George John Cayley was born in 1826 at Brompton by Sawdon, Yorkshire, England. He was the son of Edward Cayley and Emma Cayley. He was baptised at Brompton by Sawdon on 28 March 1826. He was educated at Eton College and Trinity College, Cambridge (where he did not graduate) before entering Inner Temple, London. He was called to the Bar in 1852, but partly devoted himself to writing. In 1854 he was a correspondent for the Daily News in Crimea (during the Crimean War), and afterwards travelled in the Near East.
In 1860 he married Mary Anne Frances Wilmot.
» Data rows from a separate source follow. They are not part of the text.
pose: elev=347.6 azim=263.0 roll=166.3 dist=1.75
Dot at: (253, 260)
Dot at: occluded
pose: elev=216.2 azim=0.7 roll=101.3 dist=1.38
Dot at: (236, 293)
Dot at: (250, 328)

The marriage was registered in the Swansea district of Glamorganshire, Wales in the 3rd quarter of that year.
He was a noted craftsman and skilled amateur artist who illustrated his own works. In 1862 he and the artist George Frederick Watts designed a challenge shield for a shooting championship at Wimbledon, Surrey, England. He also published several light poems and a travel book.
In 1869 poor health led him to move with his family to Majorca, and then the following year, to Algiers. There he was a keen tennis player and he wrote what is believed to be the first article on what came to be called lawn tennis (published in the Edinburgh Review in 1875). He and a craftsman he knew developed new designs for tennis rackets.
He passed away in 1878 at Hunton Rectory, Kent, England on his way back from England to Algiers. He was buried at Hunton, Kent on 16 October 1878. Probate was granted on 28 December 1878, with the death date recorded as 11 October 1878.
He had a small but select circle of close friends, among them the novelist William Makepeace Thackeray, Caroline Norton, Monckton Milnes and the artist John Everett Millais. According to the Dictionary of National Biography, he was often regarded as an eccentric, with his long beard, independent political views, skills at craftsmanship, high harsh voice and early championship of cigarette-smoking.